U.K.: Uma verdadeira descoberta foi um relevo de parede de Lee Bontecou. Não acreditei quando o vi aqui no depósito. É uma enorme obra pastiche de telas tridimensional, concavidades que lembram um casulo duplo – um trabalho fantástico! Aqui provavelmente poucas pessoas conhecem a artista americana. Em Nova York nos anos de 1960 ela era considerada uma estrela pelos círculos artísticos. Nós vamos mostrar pela primeira vez esse trabalho no Museu de Arte Contemporânea por ocasião da nova mostra da coleção. Isso também significa a importância que tem o trabalho em museus junto à própria coleção, no sentido de que esta pode ser revista e reordenada constantemente sob diferentes perspectivas. Isso é uma das maiores vantagens das coleções e museus públicos. A atenção deve estar sempre voltada a mudanças internas.
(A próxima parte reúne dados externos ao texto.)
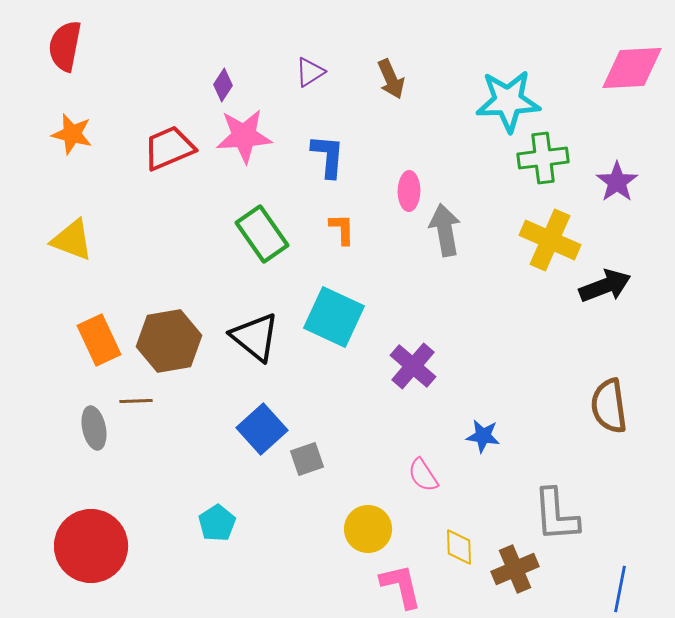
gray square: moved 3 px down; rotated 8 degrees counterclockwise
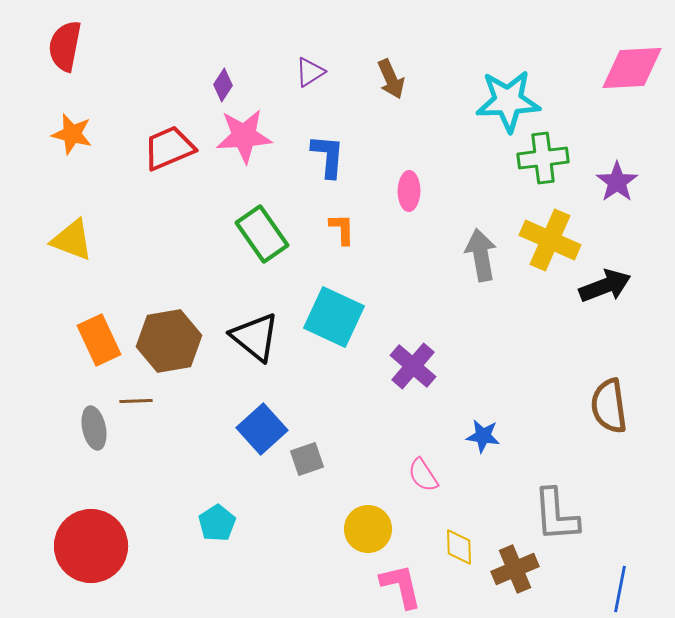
gray arrow: moved 36 px right, 25 px down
Art: O senhor sofre pressões para produzir exposições de grande sucesso comercial?
U.K.: Considero evidente a possibilidade de se mostrar exposições que são notadas pelo público. E é naturalmente muito gratificante quando se consegue atrair centenas de milhares de pessoas com uma exposição. A mostra do MoMA obteve um grande sucesso, também porque era uma excelente exposição. Porém, uma exposição apenas para ser um blockbuster? Isso significaria colocar levianamente em risco o potencial criativo de um museu.
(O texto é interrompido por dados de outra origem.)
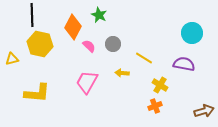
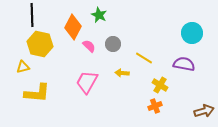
yellow triangle: moved 11 px right, 8 px down
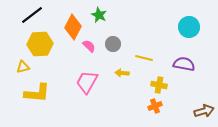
black line: rotated 55 degrees clockwise
cyan circle: moved 3 px left, 6 px up
yellow hexagon: rotated 15 degrees counterclockwise
yellow line: rotated 18 degrees counterclockwise
yellow cross: moved 1 px left; rotated 21 degrees counterclockwise
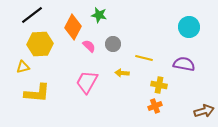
green star: rotated 14 degrees counterclockwise
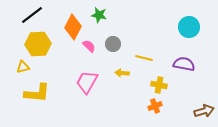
yellow hexagon: moved 2 px left
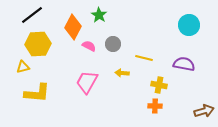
green star: rotated 21 degrees clockwise
cyan circle: moved 2 px up
pink semicircle: rotated 16 degrees counterclockwise
orange cross: rotated 24 degrees clockwise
Art: Como o senhor avalia em geral a situação de Berlim como cidade da arte?
U.K.: O que chama a atenção são as forças que se revelam aqui na sua dinâmica própria. Não se pode falar realmente de uma atmosfera de crise. Também não se fala muito sobre dinheiro, mesmo porque a maioria não tem, portanto não é um assunto em discussão. Nos dias de hoje é possível viver relativamente bem aqui. Há uma grande riqueza visual, em cada esquina da cidade se vê algo diferente, muitas vezes depara-se com novas situações e com diferentes pessoas. Também a mescla de cenários, como a cena teatral, a cena cinematográfica, a cena artística e a cena de moda, tudo isso percebo como algo que faz bem e que é estimulante.
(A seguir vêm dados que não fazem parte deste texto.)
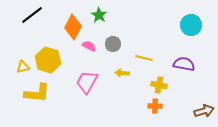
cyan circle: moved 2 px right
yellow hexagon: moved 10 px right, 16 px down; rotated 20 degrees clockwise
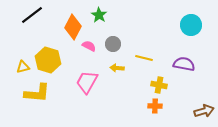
yellow arrow: moved 5 px left, 5 px up
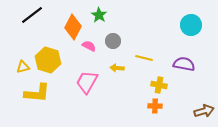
gray circle: moved 3 px up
Art: O senhor é conhecido como grande networker. Encontra frequentemente velhos conhecidos?
U.K.: Certamente. Não faz muito tempo que, à noite, em um bar próximo ao teatro Volksbühne, quase não pude acreditar no que vi: ali estavam sentadas pessoas que eu já havia conhecido em Colônia nos meados dos anos 1990, muitos artistas, galeristas e colecionadores. Isso foi muito prazeroso. Mas, por outro lado, me perguntei de novo, o que leva as cenas artísticas a se deslocarem tanto: em 1995, era o bar Grünes Eck em Colônia, em 2009, o Bar 3, em Berlim.

Udo Kittelmann
Nasceu em Düsseldorf em 1958, frequentou o curso de ótico e exerceu a profissão até mudar para a área artística, em 1987. Como curador independente organizou inicialmente exposições no Münchner Lenbachhaus e no Kunstverein Salzburg. No início dos anos de 1990 dirigiu o Fórum Kunst Rottweil e o Ludwigsburger Kunstverein. A partir de 1994, tornou-se conhecido como diretor do Kölnischer Kunstverein. Na Bienal de Veneza de 2002 foi responsável pelo pavilhão da Alemanha, que apresentou uma instalação de Gregor Schneider, ganhador do Leão de Ouro. Em 2002 assumiu a direção do Museu de Arte Moderna (Museum für Moderne Kunst) em Frankfurt e provocou controvérsias com exposições independentes, como Spinnwebzeit. Die eBay-Vernetzung e © Murakami. Em novembro de 2008 sucedeu Peter-Klaus Schuster na direção da Galeria Nacional de Berlim – um dos mais importantes cargos em museus da Alemanha.